We retrospectively assessed ESBL-GNB colonization sites in patients in a tertiary hospital in the Netherlands. The Laboratory Information Management System was queried for all bacterial cultures obtained between January 2012 and August 2016. All patients with one or more cultures positive for ESBL-GNB were identified and the distribution of ESBL-GNB positive sample sites was assessed. A subgroup analysis was performed on patients for whom at least one rectal swab specimen was available.
We identified 1011 ESBL-GNB carriers with 16,578 specimens for analysis. ESBL-GNB were most frequently isolated from the rectum (506/1011), followed by the urogenital (414/1011) and respiratory tract (142/1011), and pus (136/1011). For 588 patients at least one rectal swab specimen was available. In this subgroup, ESBL-GNB colonization was detected only in the rectum in 55.4% (326/588) of patients, in 30.6% (180/588) in the rectum and a different culture site, and in 13.9% (82/588) no rectal colonization was detected.
Rectal colonization with ESBL-GNB was detected in 86% of ESBL-GNB carriers. However, in 14% of ESBL-GNB carriers we did not detect rectal colonization. Therefore, samples taken for follow-up of colonization with multi-drug resistant Gram-negative bacteria (MDR-GNB) should ideally also include samples from the site where the MDR-GNB was initially found.

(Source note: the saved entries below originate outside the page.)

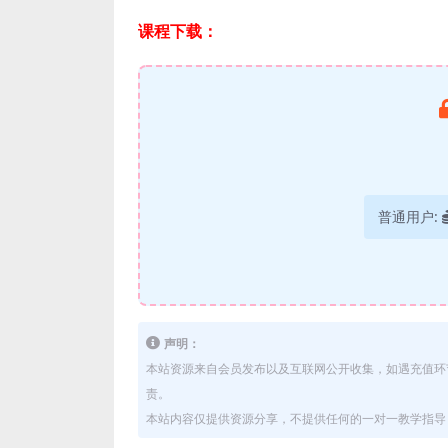
课程下载：
普通用户:
声明：
本站资源来自会员发布以及互联网公开收集，如遇充值环
责。
本站内容仅提供资源分享，不提供任何的一对一教学指导，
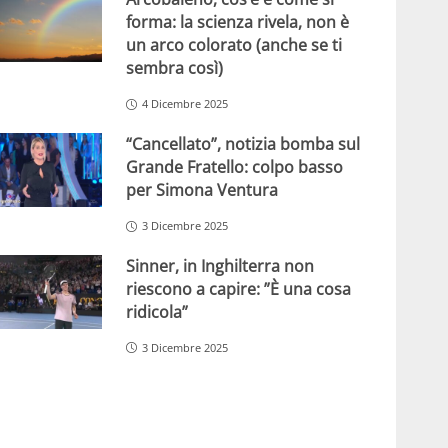
forma: la scienza rivela, non è
un arco colorato (anche se ti
sembra così)
4 Dicembre 2025
“Cancellato”, notizia bomba sul
Grande Fratello: colpo basso
per Simona Ventura
3 Dicembre 2025
Sinner, in Inghilterra non
riescono a capire: ”È una cosa
ridicola”
3 Dicembre 2025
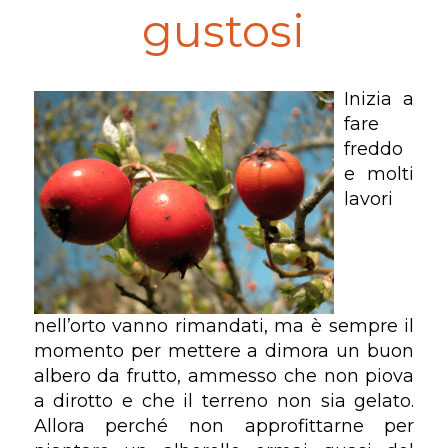
gustosi
Inizia a
fare
freddo
e molti
lavori
nell’orto vanno rimandati, ma è sempre il
momento per mettere a dimora un buon
albero da frutto, ammesso che non piova
a dirotto e che il terreno non sia gelato.
Allora perché non approfittarne per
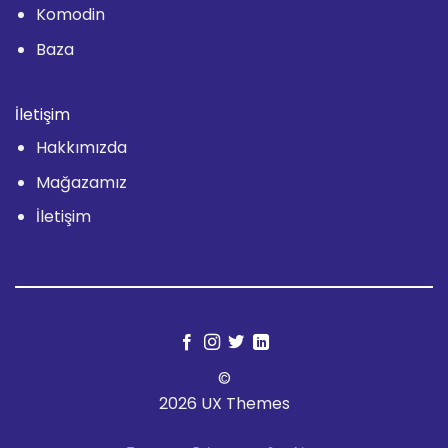
Komodin
Baza
İletişim
Hakkımızda
Mağazamız
İletişim
©
2026 UX Themes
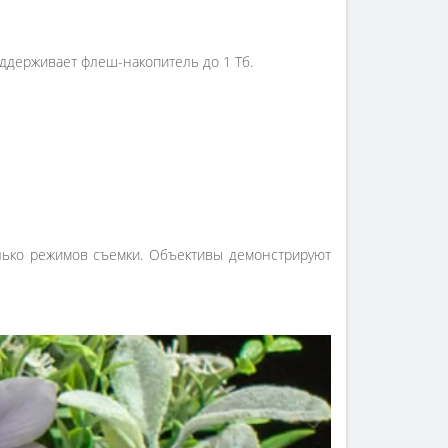
ддерживает флеш-накопитель до 1 Тб.
олько режимов съемки. Объективы демонстрируют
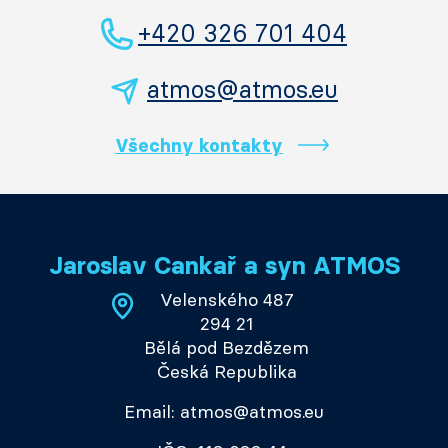
+420 326 701 404
atmos@atmos.eu
Všechny kontakty
Jaroslav Cankař a syn ATMOS
Velenského 487
294 21
Bělá pod Bezdězem
Česká Republika
Email: atmos@atmos.eu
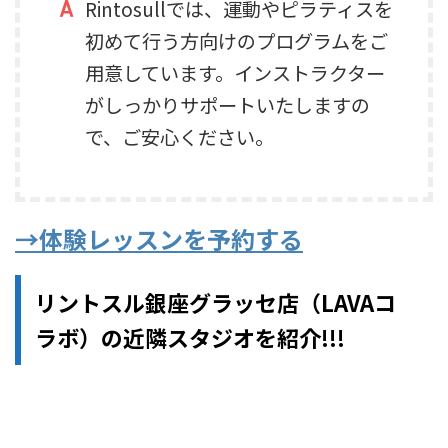
Rintosullでは、運動やピラティスを
初めて行う方向けのプログラムをご
用意しています。インストラクター
がしっかりサポートいたしますの
で、ご安心ください。
→体験レッスンを予約する
リントスル銀座グラッセ店（LAVAコ
ラボ）の近隣スタジオを紹介!!!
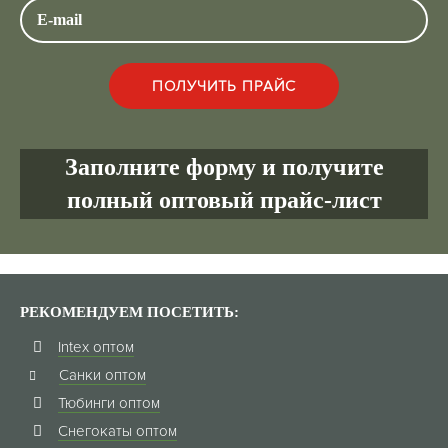
Заполните форму и получите
полный оптовый прайс-лист
РЕКОМЕНДУЕМ ПОСЕТИТЬ:
Intex оптом
Санки оптом
Тюбинги оптом
Снегокаты оптом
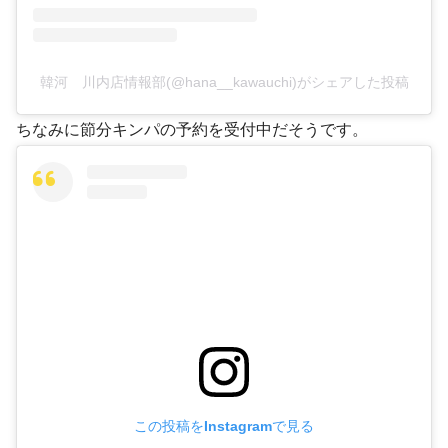
韓河 川内店情報部(@hana__kawauchi)がシェアした投稿
ちなみに節分キンパの予約を受付中だそうです。
この投稿をInstagramで見る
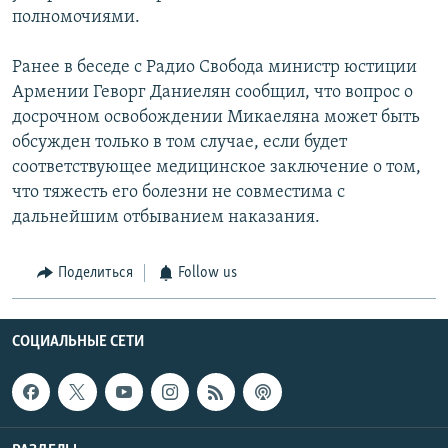
полномочиями.
Ранее в беседе с Радио Свобода министр юстиции
Армении Геворг Даниелян сообщил, что вопрос о
досрочном освобождении Микаеляна может быть
обсужден только в том случае, если будет
соответствующее медицинское заключение о том,
что тяжесть его болезни не совместима с
дальнейшим отбыванием наказания.
Поделиться
Follow us
СОЦИАЛЬНЫЕ СЕТИ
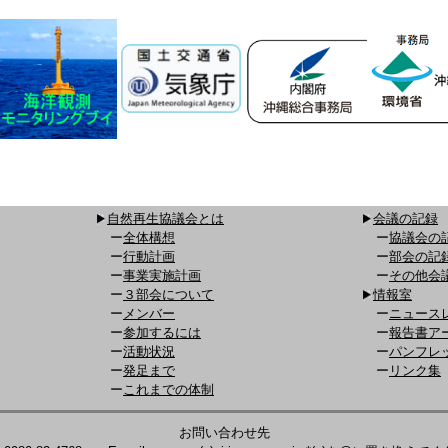
自然再生協議会とは
会議の記録
ー
全体構想
ー
協議会の
ー
行動計画
ー
部会の記
ー
事業実施計画
ー
その他会
ー
３部会について
情報室
ー
メンバー
ー
ニュース
ー
参加するには
ー
報告書ア
ー
活動状況
ー
パンフレ
ー
発足まで
ー
リンク集
ー
これまでの体制
お問い合わせ先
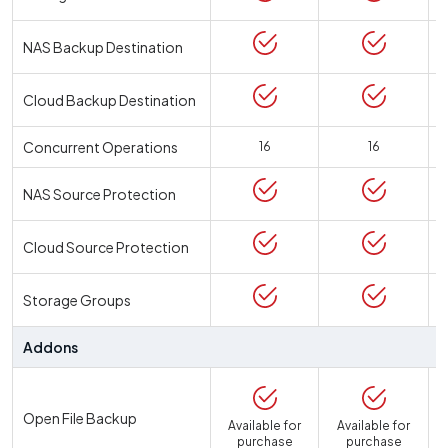
NAS Backup Destination
Cloud Backup Destination
Concurrent Operations
16
16
NAS Source Protection
Cloud Source Protection
Storage Groups
Addons
Open File Backup
Available for
Available for
purchase
purchase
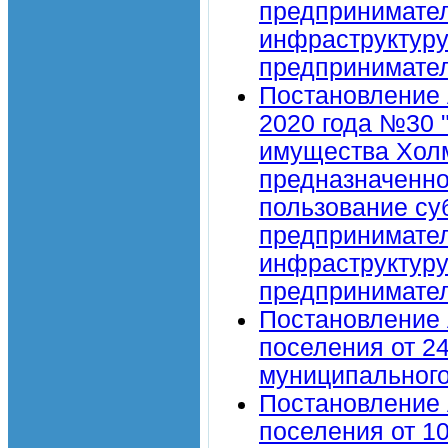
предпринимател
инфраструктуру
предпринимател
Постановление 
2020 года №30 
имущества Холм
предназначенно
пользование су
предпринимател
инфраструктуру
предпринимател
Постановление 
поселения от 2
муниципальног
Постановление 
поселения от 1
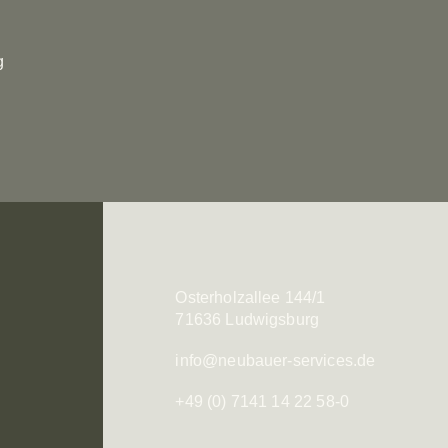
g
Osterholzallee 144/1
71636 Ludwigsburg
info@neubauer-services.de
+49 (0) 7141 14 22 58-0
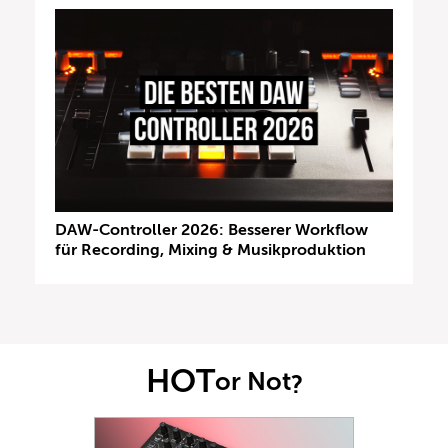
DAW-Controller 2026: Besserer Workflow
für Recording, Mixing & Musikproduktion
HOT
or Not
?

产超广谱β-内酰胺酶革兰氏阴性菌(ESBL-GNB)定植部位的分布与感染控制指南中关于定植检测和随访的相关。我们质疑是否可以仅依靠直肠拭子培养来随访 ESBL-GNB 定植。
我们回顾性评估了荷兰一家三级医院患者的 ESBL-GNB 定植部位。通过实验室信息管理系统对 2012 年 1 月至 2016 年 8 月间获得的所有细菌培养物进行了查询。所有培养物中 ESBL-GNB 阳性的患者均被识别,并评估了 ESBL-GNB 阳性样本部位的分布。对至少有一份直肠拭子标本的患者进行了亚组分析。
我们共确定了 1011 例 ESBL-GNB 携带者,共分析了 16578 份标本。ESBL-GNB 最常从直肠分离(506/1011),其次是泌尿生殖道(414/1011)和呼吸道(142/1011),以及脓液(136/1011)。在 588 名至少有一份直肠拭子标本的患者中,在该亚组中,55.4%(326/588)的患者仅在直肠中检测到 ESBL-GNB 定植,30.6%(180/588)的患者在直肠和其他培养部位中检测到 ESBL-GNB 定植,13.9%(82/588)的患者未检测到直肠定植。
86%的 ESBL-GNB 携带者中检测到 ESBL-GNB 直肠定植。然而,在 14%的 ESBL-GNB 携带者中,我们未检测到直肠定植。因此,为了随访耐多药革兰氏阴性菌(MDR-GNB)定植而采集的样本,理想情况下也应包括最初发现 MDR-GNB 的部位的样本。